There are many potential beneficiaries of my research other than the academic community:

1) Patients and patient groups

The 30% of the adult population in the UK who are hypertensive would benefit from the design of more efficacious anti-hypertensive drugs by improved blood pressure control and so lower incidence of cardiovascular disease and events such as heart attacks and strokes. Patients would also benefit from drugs with fewer side effects or from avoiding drugs to which they were predisposed to develop side effects from. It is notable that the vast majority of patients with severe TIH (and mental capacity) we have approached have agreed to contribute to the TIH research project. Patients often comment us how debillitating being admitted to hospital with TIH is and as a patient group they are overwhelmingly in support of research into this severe side effect.

Patients will also benefit by understanding they have hypertension, and by better understanding how their medicines work and how and why they can cause side effects. The patients' 'Blood Pressure Association' is particularly well suited to convey developments in hypertension from researchers to patients.

2) Clinicians

Both doctors and nurses, specialist and non-specialist, would benefit from advances in understanding of the pathophysiology of hypertension as well as clinical and genetic associations with the development of hyponatraemia after prescription of thiazide diuretics. This would arise not only through changes to hypertension guidelines but more directly through continued professional development and engagement with developments in Medicine.

3) The Pharmaceutical industry

Identification of new anti-hypertensive drug targets and the design of thiazide-like agents with fewer side-effects would benefit the pharmaceutical industry. It would also contribute to the reputation of the UK as a centre of excellence and innovation in biomedical research. This in turn is valuable in determining where multi-national companies such as those in the pharmaceutical industry choose to locate their resources.
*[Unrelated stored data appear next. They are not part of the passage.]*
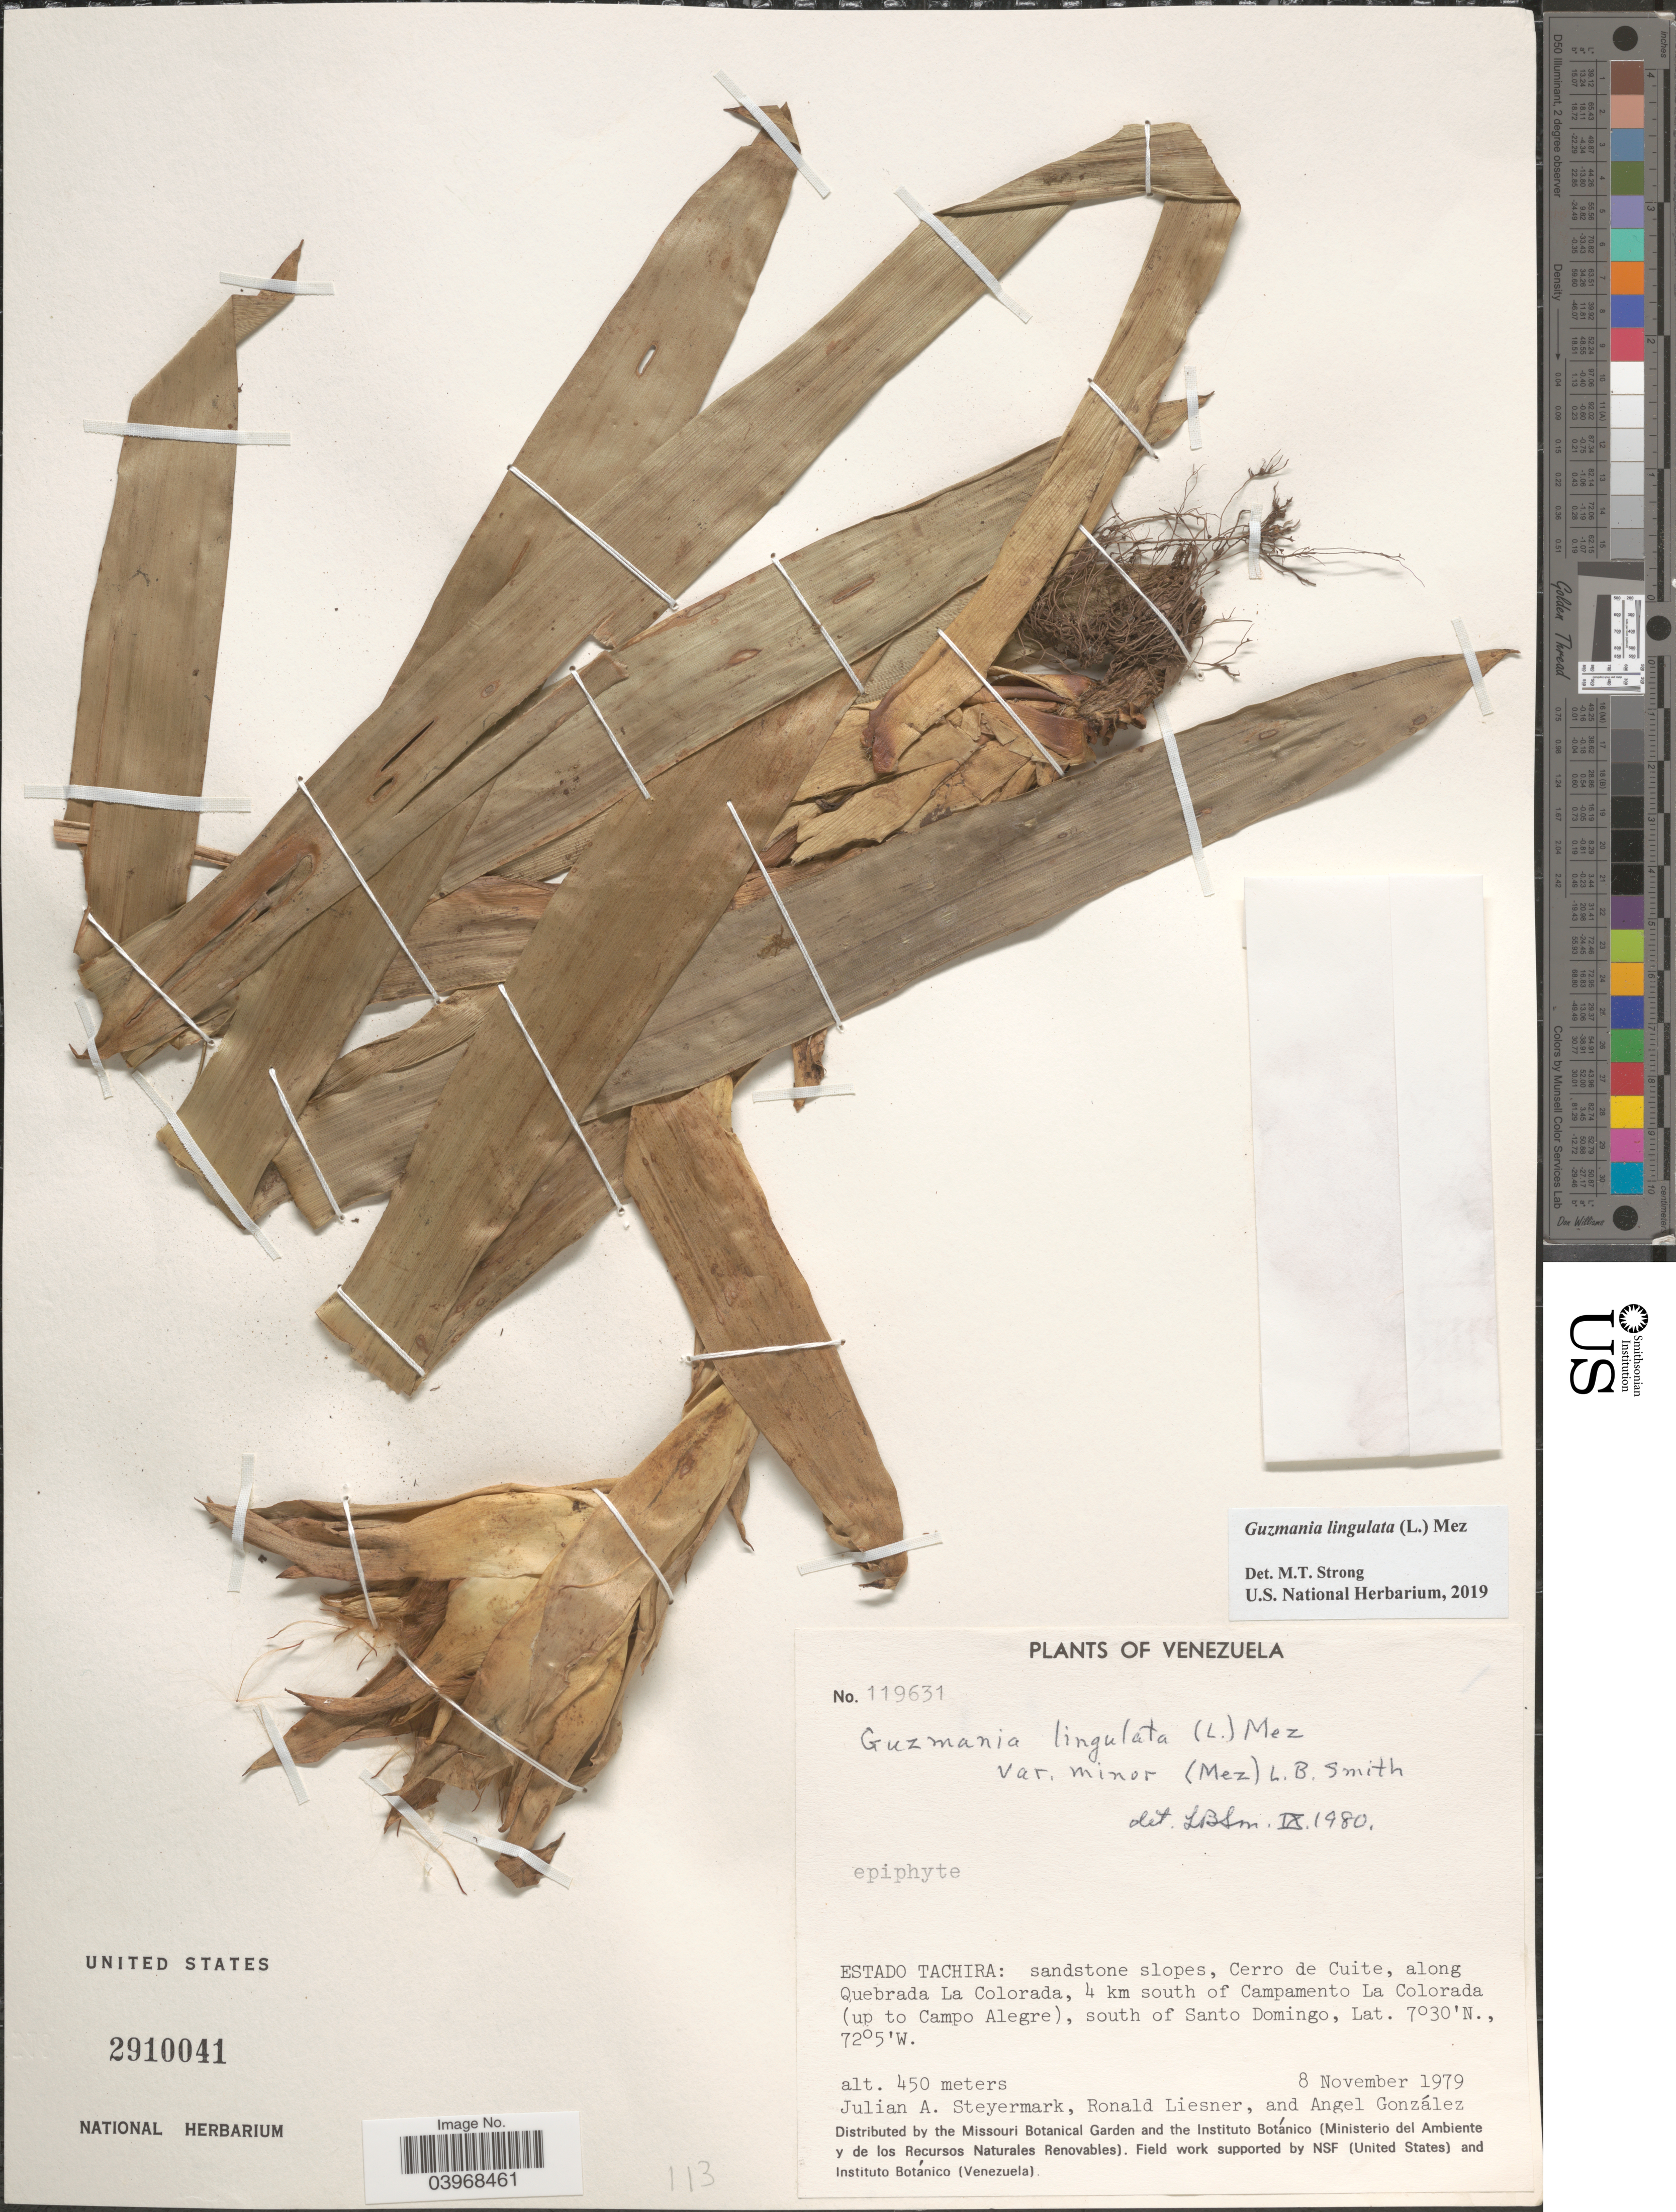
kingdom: Plantae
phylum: Tracheophyta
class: Liliopsida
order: Poales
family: Bromeliaceae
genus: Guzmania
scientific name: Guzmania lingulata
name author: (L.) Mez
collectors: J. Steyermark, R. L. Liesner & A. C. González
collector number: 119631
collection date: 1979-11-08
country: Venezuela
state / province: Tachira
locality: Cerro de Cuite, along Quebrada La Colorada, 4 km south of Campamento La Colorada (up to Campo Alegre), south of Santo Domingo.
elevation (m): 450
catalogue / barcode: US 2910041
4) Policy makers and Government agencies

Bodies such as NICE and the British Society of Hypertension, who formulate clinical guides on the treatment of hypertension in the UK, may incorporate any beneficial new anti-hypertensive agents or pharmacogenomic prescribing algorithms informed by this research into treatment guidelines. This not only ensures that newly emerging medical evidence is used to benefit patients nationally but also maximises health gains with limited public resources, for example avoiding the costs of hospitalisation with thiazide-induced hyponatraemia or a cardiovascular event. These benefits would also apply to international counterparts.

Timescale of benefits:

Understanding of the mechanisms of hypertension and adverse effects of thiazide-diuretics will occur during the tenure of the Fellowship

It will however take many years for this to result in new anti-hypertensive agents. This does not diminish the final benefits of any such agents but reflects the complex and demanding process of developing new drugs. As the UK population ages and hypertension becomes more prevalent, the need for superior and innovative anti-hypertensive agents will be even greater in the future than at present.

Personalised prescribing based on pharmacogenomic risk prediction models may be realised sooner than the development of new drugs but would still be measured in years.